Images with bounding boxes
════════════════

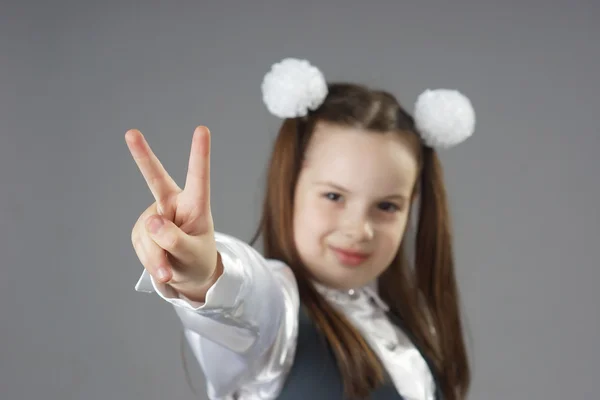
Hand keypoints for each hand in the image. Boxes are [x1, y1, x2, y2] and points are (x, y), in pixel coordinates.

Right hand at [126, 126, 221, 302]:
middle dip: (142, 156)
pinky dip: (151, 262)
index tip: (202, 130)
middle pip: (156, 178)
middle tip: (131, 133)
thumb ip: (175, 240)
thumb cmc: (197, 260)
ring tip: (170, 270)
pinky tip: (161, 265)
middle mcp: (172, 204)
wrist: (185, 276)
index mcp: (195, 204)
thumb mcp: (193, 255)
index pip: (198, 178)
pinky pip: (141, 247)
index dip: (200, 154)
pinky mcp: (140, 230)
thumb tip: (151, 222)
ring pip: (149, 235)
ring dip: (158, 258)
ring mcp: (154, 216)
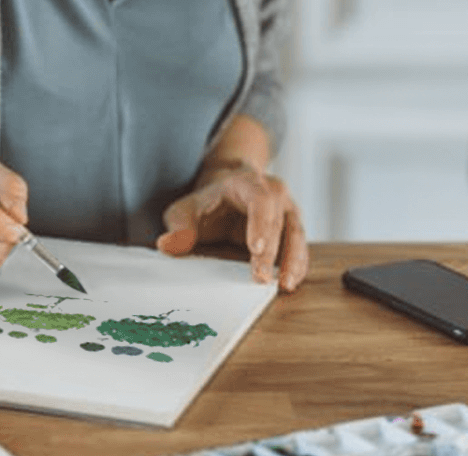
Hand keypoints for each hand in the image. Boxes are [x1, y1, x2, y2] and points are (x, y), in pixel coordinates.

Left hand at [156, 162, 309, 291]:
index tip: (256, 249)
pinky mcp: (292, 226)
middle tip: (262, 278)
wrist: (226, 191)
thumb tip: (168, 245)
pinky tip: (290, 281)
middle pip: (278, 220)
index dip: (259, 223)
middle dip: (272, 251)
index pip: (259, 199)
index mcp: (247, 182)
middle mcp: (273, 192)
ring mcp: (286, 208)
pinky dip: (297, 263)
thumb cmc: (205, 204)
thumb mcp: (184, 211)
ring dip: (293, 260)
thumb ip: (178, 227)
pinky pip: (299, 245)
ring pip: (295, 233)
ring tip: (285, 285)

════════════════

--- Directions for this task ---
Find each line above with the string "middle", then report how many there are. Write only the number.

--- Exercise result ---
8